Sony to cut TV production by 40%, 10,000 jobs to go
12th Apr 2012 | 08:02
Mass restructuring announced
Sony has officially revealed its restructuring plans, with the announcement of 10,000 job losses and major changes to its television portfolio.
News leaked earlier this week that Sony was to shed 10,000 jobs and in a press conference today Sony CEO Kaz Hirai confirmed that this was the case and with it the promise that "Sony will change".
The mix of weak demand, a vibrant Korean market, and strong yen (which puts exports into a bit of a mess) has put Sony and the rest of the Japanese technology market into something of a downwards spiral.

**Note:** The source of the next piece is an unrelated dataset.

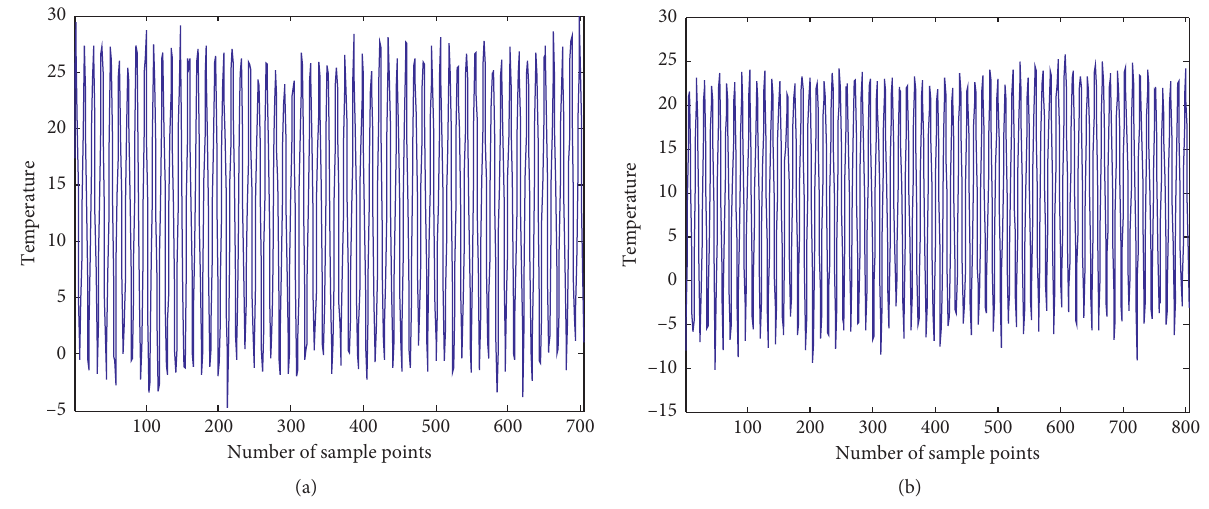
Figure 4: Temperature time series: (a) Xianyang area; (b) Yan’an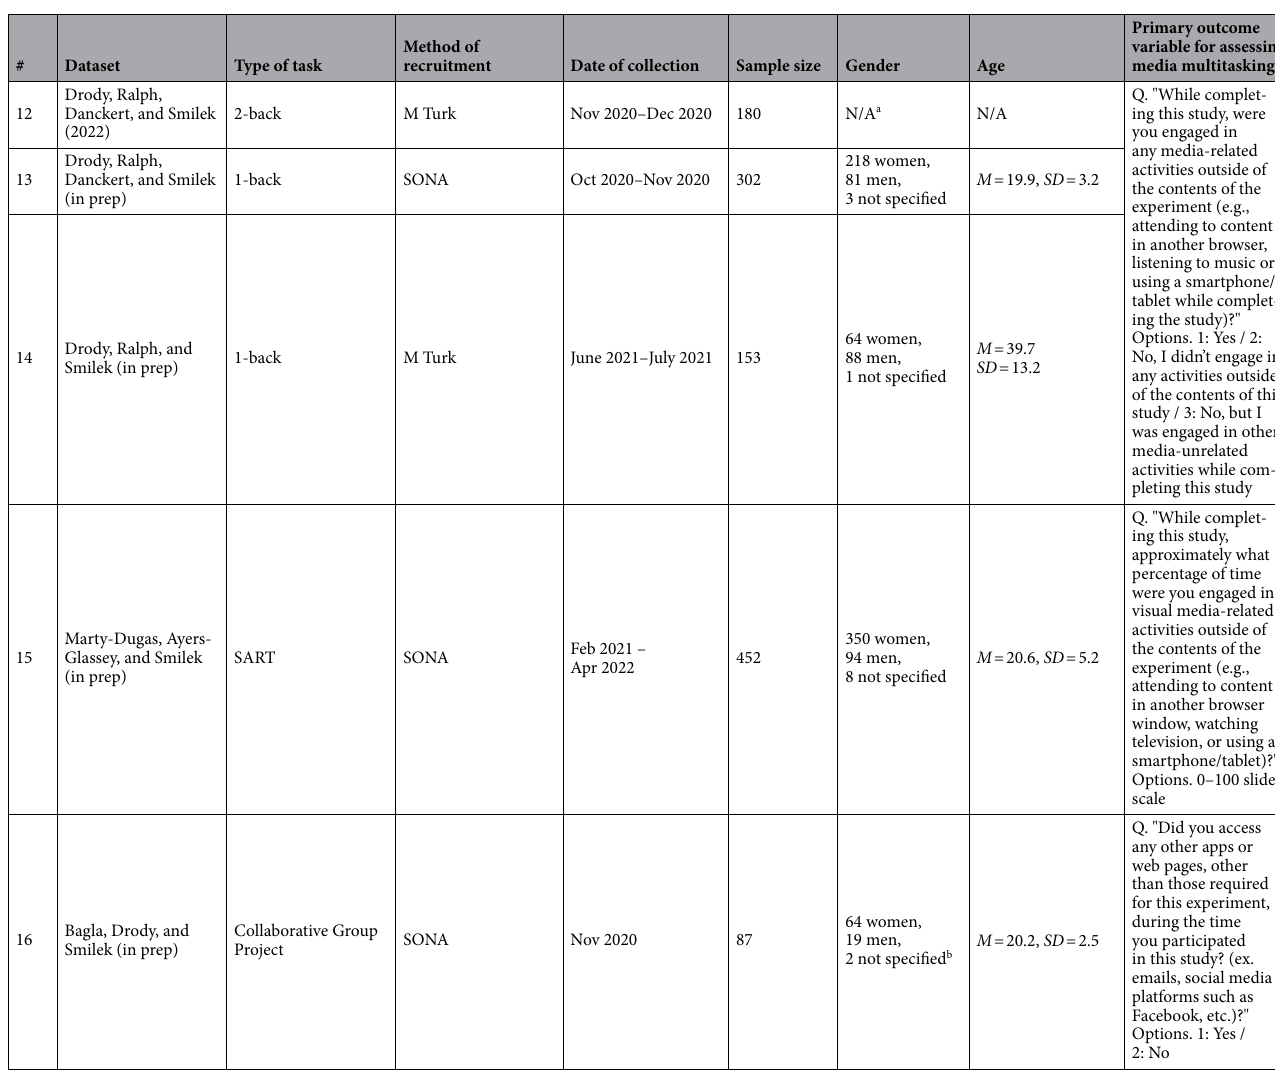
Table 1. Descriptions of online research studies examining media multitasking behaviours. a Demographic data was not collected. b Demographic data was not provided by all participants. Therefore, demographic statistics for this study are based on the 85 participants who did respond to the demographic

Sony's own reports that it is set to lose around £4 billion for 2011 showcased this, and this is why Hirai announced significant changes at a press conference in Sony's headquarters in Tokyo today.
In all Sony is set to lose 6 per cent of its global workforce and will put more focus into three areas: gaming, mobile devices and digital imaging.
On the gaming side of things, Sony explained that it will be pushing more downloadable titles out through the PSN and will expand the phones and tablets that are compatible with the PlayStation Suite.
Mobile phones wise, it will: "launch new mobile products and establish new business models".
While Sony was quiet about its plans for digital imaging, it did hint at trying to tap into the rather lucrative medical side of things.
How Sony is trying to save the world
The big thing missing in this triumvirate is TVs. This is because Sony will downsize this sector by 40 per cent by 2013.
It's not all bad news, though, Sony is still set to innovate and is focusing its efforts on the future of TV. In a press release it explained that it "intends to advance the development and commercialization of next-generation display technologies such as OLED and Crystal LED Display." It also noted that it intends to expand on its 4K portfolio.
The cost of this restructuring, according to Hirai, is around £581 million ($926 million) which is actually less than some analysts had predicted.